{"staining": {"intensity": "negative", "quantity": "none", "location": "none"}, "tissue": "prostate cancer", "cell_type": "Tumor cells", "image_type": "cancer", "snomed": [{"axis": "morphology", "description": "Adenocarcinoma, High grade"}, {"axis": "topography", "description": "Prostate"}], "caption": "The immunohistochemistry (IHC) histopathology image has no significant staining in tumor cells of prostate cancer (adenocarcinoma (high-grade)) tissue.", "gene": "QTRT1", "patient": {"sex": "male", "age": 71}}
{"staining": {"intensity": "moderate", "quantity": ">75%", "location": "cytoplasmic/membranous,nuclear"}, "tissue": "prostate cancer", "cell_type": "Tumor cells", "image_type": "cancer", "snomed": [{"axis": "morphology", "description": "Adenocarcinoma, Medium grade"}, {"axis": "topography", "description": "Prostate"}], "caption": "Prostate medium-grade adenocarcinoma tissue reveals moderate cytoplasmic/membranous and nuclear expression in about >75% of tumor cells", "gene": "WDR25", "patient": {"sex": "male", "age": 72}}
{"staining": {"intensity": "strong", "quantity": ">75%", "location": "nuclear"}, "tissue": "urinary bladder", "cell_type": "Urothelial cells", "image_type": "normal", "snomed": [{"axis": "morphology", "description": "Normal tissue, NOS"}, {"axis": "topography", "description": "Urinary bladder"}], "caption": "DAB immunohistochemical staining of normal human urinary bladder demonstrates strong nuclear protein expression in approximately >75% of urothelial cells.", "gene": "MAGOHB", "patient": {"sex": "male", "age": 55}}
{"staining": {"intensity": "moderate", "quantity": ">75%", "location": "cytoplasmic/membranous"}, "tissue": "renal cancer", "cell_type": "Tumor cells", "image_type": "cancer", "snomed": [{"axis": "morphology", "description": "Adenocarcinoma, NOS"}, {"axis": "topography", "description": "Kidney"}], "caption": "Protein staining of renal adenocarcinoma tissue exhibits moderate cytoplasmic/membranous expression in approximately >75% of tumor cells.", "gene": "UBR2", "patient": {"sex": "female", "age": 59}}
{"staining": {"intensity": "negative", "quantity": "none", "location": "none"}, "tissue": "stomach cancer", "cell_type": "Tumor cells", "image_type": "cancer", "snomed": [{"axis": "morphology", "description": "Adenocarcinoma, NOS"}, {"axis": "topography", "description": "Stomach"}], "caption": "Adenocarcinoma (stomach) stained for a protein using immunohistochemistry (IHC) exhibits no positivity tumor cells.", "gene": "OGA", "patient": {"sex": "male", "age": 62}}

• [WHAT YOU ARE ASKED TO DO]
Please print the lines from the one containing "immunohistochemical staining of" through the last line of the material, exactly, and leave out all other lines.

• [THE COMPLETED TASK]
{"staining": {"intensity": "strong", "quantity": ">75%", "location": "nuclear"}, "tissue": "urinary bladder", "cell_type": "Urothelial cells", "image_type": "normal", "snomed": [{"axis": "morphology", "description": "Normal tissue, NOS"}, {"axis": "topography", "description": "Urinary bladder"}], "caption": "DAB immunohistochemical staining of normal human urinary bladder demonstrates strong nuclear protein expression in approximately >75% of urothelial cells.", "gene": "MAGOHB", "patient": {"sex": "male", "age": 55}}
{"staining": {"intensity": "moderate", "quantity": ">75%", "location": "cytoplasmic/membranous"}, "tissue": "renal cancer", "cell_type": "Tumor cells", "image_type": "cancer", "snomed": [{"axis": "morphology", "description": "Adenocarcinoma, NOS"}, {"axis": "topography", "description": "Kidney"}], "caption": "Protein staining of renal adenocarcinoma tissue exhibits moderate cytoplasmic/membranous expression in approximately >75% of tumor cells.", "gene": "UBR2", "patient": {"sex": "female", "age": 59}}
{"staining": {"intensity": "negative", "quantity": "none", "location": "none"}, "tissue": "stomach cancer", "cell_type": "Tumor cells", "image_type": "cancer", "snomed": [{"axis": "morphology", "description": "Adenocarcinoma, NOS"}, {"axis": "topography", "description": "Stomach"}], "caption": "Adenocarcinoma (stomach) stained for a protein using immunohistochemistry (IHC) exhibits no positivity tumor cells.", "gene": "OGA", "patient": {"sex": "male", "age": 62}}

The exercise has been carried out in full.